The next day I got up while the sun was still just a rumor in the east and drove downstate to Trapingus County. I skirted around Homer Cribus, that great bag of guts and waters, speaking to Deputy Sheriff Rob McGee instead. McGee didn’t want to hear what I was telling him. Most vehemently didn’t want to hear it. At one point I was pretty sure he was going to punch me in the mouth so he could stop hearing it, but in the end he agreed to go out and ask Klaus Detterick a couple of questions. Mostly, I think, so he could be sure I wouldn’t. “He’s only thirty-nine, but he looks like an old man these days,” McGee said, “and he don’t need a smartass prison guard who thinks he’s a detective to stir him up just when some of the sorrow has started to settle. You stay right here in town. I don’t want you within hailing distance of the Detterick farm, but I want to be able to find you when I’m done talking to Klaus. If you start feeling restless, have a piece of pie down there in the diner. It’ll weight you down.” I ended up having two pieces, and it was kind of heavy.

When McGee came into the diner and sat down at the counter next to me, I tried to read his face and failed. “Well?” I asked.

“Come on home with me, we’ll talk there,” he said. “This place is a mite too public for my taste.”

We had our conference on Rob McGee’s front porch. Both of us were bundled up and chilly, but Mrs. McGee didn’t allow smoking anywhere in her house. She was a woman ahead of her time. McGee talked awhile. He did it like a man who doesn’t in the least enjoy what he’s hearing out of his own mouth.

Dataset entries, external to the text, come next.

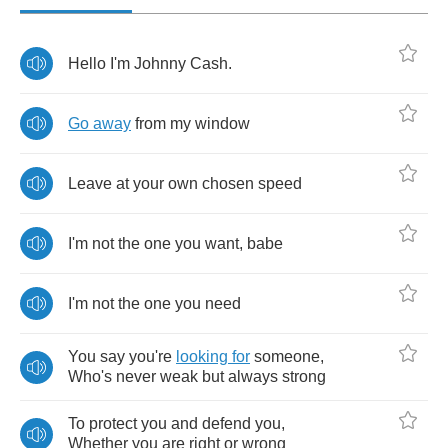
Hello
I'm
Johnny
Cash
.
Go
away
from
my
window
Leave
at
your
own
chosen
speed
I'm
not
the
one
you
want
,
babe
I'm
not
the
one
you
need
You
say
you're
looking
for
someone
,
Who's
never
weak
but
always
strong
To
protect
you
and
defend
you
,
Whether
you
are
right
or
wrong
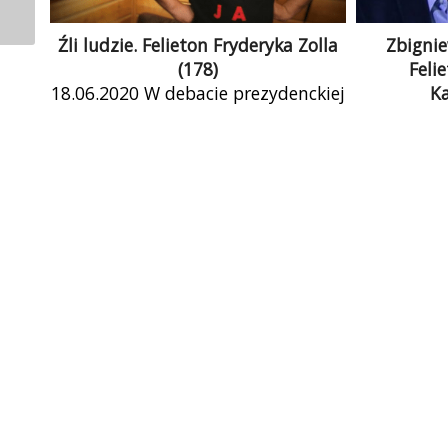
Źli ludzie. Felieton Fryderyka Zolla
Zbignie
(178)
Feli
18.06.2020 W debacie prezydenckiej
K
najbardziej zastanawiający był
Polski mini
główny zamysł: unaocznić tym,
ambitny, z
którzy nienawidzą „innych” –
konserwaty
uchodźców, niechrześcijan lub
niewierzących, osób […]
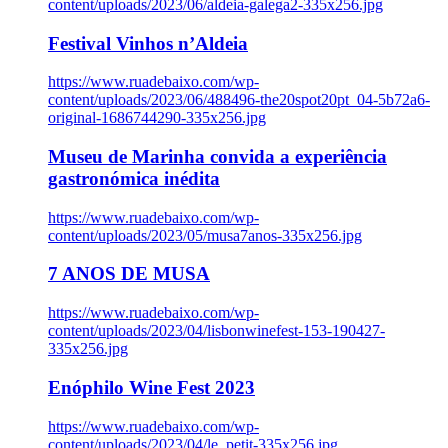
content/uploads/2023/06/aldeia-galega2-335x256.jpg
Festival Vinhos n’Aldeia
https://www.ruadebaixo.com/wp-
content/uploads/2023/06/488496-the20spot20pt_04-5b72a6-
original-1686744290-335x256.jpg
Museu de Marinha convida a experiência
gastronómica inédita
https://www.ruadebaixo.com/wp-
content/uploads/2023/05/musa7anos-335x256.jpg
7 ANOS DE MUSA
https://www.ruadebaixo.com/wp-
content/uploads/2023/04/lisbonwinefest-153-190427-
335x256.jpg
Enóphilo Wine Fest 2023
https://www.ruadebaixo.com/wp-
content/uploads/2023/04/le_petit-335x256.jpg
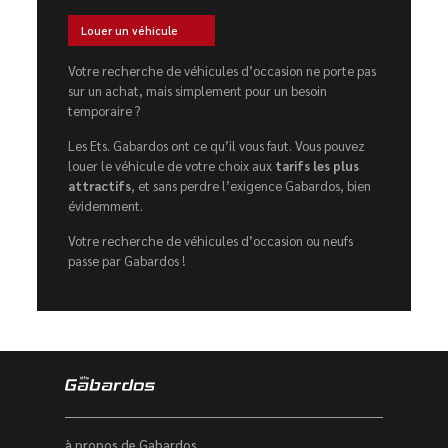
Louer un véhicule
Votre recherche de véhicules d’occasion ne porte pas
sur un achat, mais simplement pour un besoin
temporaire ?
Les Ets. Gabardos ont ce qu’il vous faut. Vous pouvez
louer le véhicule de votre choix aux
tarifs les plus
attractifs
, et sans perdre l’exigence Gabardos, bien
évidemment.
Votre recherche de véhicules d’occasion ou neufs
passe par Gabardos !
à propos de Gabardos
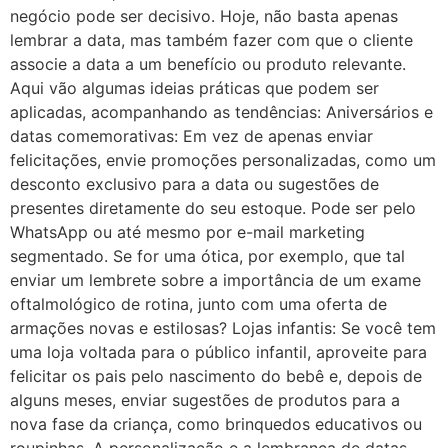
negócio pode ser decisivo. Hoje, não basta apenas
lembrar a data, mas também fazer com que o cliente
associe a data a um benefício ou produto relevante.
Aqui vão algumas ideias práticas que podem ser
aplicadas, acompanhando as tendências: Aniversários e
datas comemorativas: Em vez de apenas enviar
felicitações, envie promoções personalizadas, como um
desconto exclusivo para a data ou sugestões de
presentes diretamente do seu estoque. Pode ser pelo
WhatsApp ou até mesmo por e-mail marketing
segmentado. Se for uma ótica, por exemplo, que tal
enviar um lembrete sobre a importância de um exame
oftalmológico de rotina, junto com uma oferta de
armações novas e estilosas? Lojas infantis: Se você tem
uma loja voltada para o público infantil, aproveite para
felicitar os pais pelo nascimento do bebê e, depois de
alguns meses, enviar sugestões de produtos para a
nova fase da criança, como brinquedos educativos ou
roupinhas. A personalização e a lembrança de datas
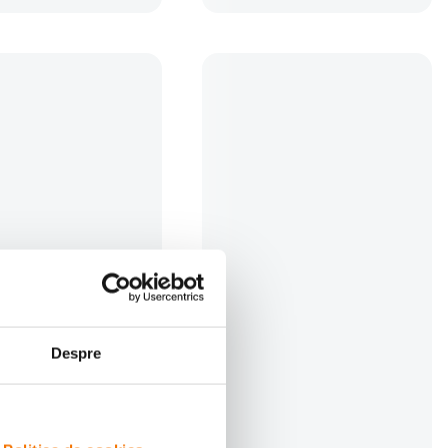
ru UV SMC L395 46mm
Nisi Filtru Polarizare Circulara Pro
Nano Huc 52mm
(0)
(0)
Despre
i
279
lei
99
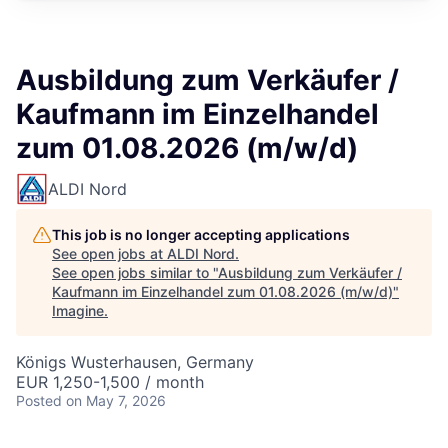
Ausbildung zum Verkäufer /
Kaufmann im Einzelhandel
zum 01.08.2026 (m/w/d)
ALDI Nord
This job is no longer accepting applications
See open jobs at
ALDI Nord
.
See open jobs similar to "
Ausbildung zum Verkäufer /
Kaufmann im Einzelhandel zum 01.08.2026 (m/w/d)
"
Imagine
.
Königs Wusterhausen, Germany
EUR 1,250-1,500 / month
Posted
on May 7, 2026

“It proves nothing, you know that, don’t you?” he asked when he was pretty well done. His tone was belligerent, and he poked his home-rolled cigarette at me in an aggressive way as he spoke, but his face was sick. Not all proof is what you see and hear in a court of law, and we both knew it. I have an idea that was the only time in his life when Deputy McGee wished he was as country-dumb as his boss.

“I know,” I said.

“And if you’re thinking of getting him a new trial on the basis of this one thing, you better think again, señor. John Coffey is a Negro, and in Trapingus County we’re awful particular about giving new trials to Negroes.”

“I know that, too.”

“So what are you going to do?”

I pitched my cigarette over the porch rail and into the street. Then I stood up. It was going to be a long, cold ride back home, and the sooner I got going the sooner the trip would be done. “That I wish I did know, Deputy McGee,” I said, “but I don’t. The only thing I know tonight for a fact is that second piece of pie was a mistake.”

“I’ll tell you something, smart guy,” he said, still speaking in that tone of hollow belligerence. “I don’t think you should have opened Pandora’s Box in the first place.”

“It wasn’t me opened it,” I said, and then drove home.

I got there late—after midnight—but my wife was waiting up for me. I’d suspected she would be, but it still did my heart good to see her, and to have her put her arms around my neck and her body nice and firm against mine. “Hello, stranger,” she said, and then touched me down below. “Nothing wrong with this fellow now, is there? He’s just as healthy as can be.”

“Yes, ma’am,” I said, and lifted her up in my arms. I took her into the bedroom and we made love as sweet as sugar, and as I came to my climax, that delicious feeling of going out and letting go, I thought of John Coffey’s endlessly weeping eyes. And of Melinda Moores saying I dreamed you were wandering in the dark, and so was I.

Still lying on top of my wife, with her arms around my neck and our thighs together, I began to weep myself.

“Paul!” she said, shocked and afraid. I don’t think she’d seen me in tears more than half a dozen times before in the entire course of our marriage. I have never been, in the ordinary course of things, a crying man. “Paul, what is it?”

“I know everything there is to know,” I said through my tears. “I know too goddam much, if you want to know the truth. I’m supposed to electrocute John Coffey in less than a week’s time, but it was William Wharton who killed the Detterick girls. It was Wild Bill.”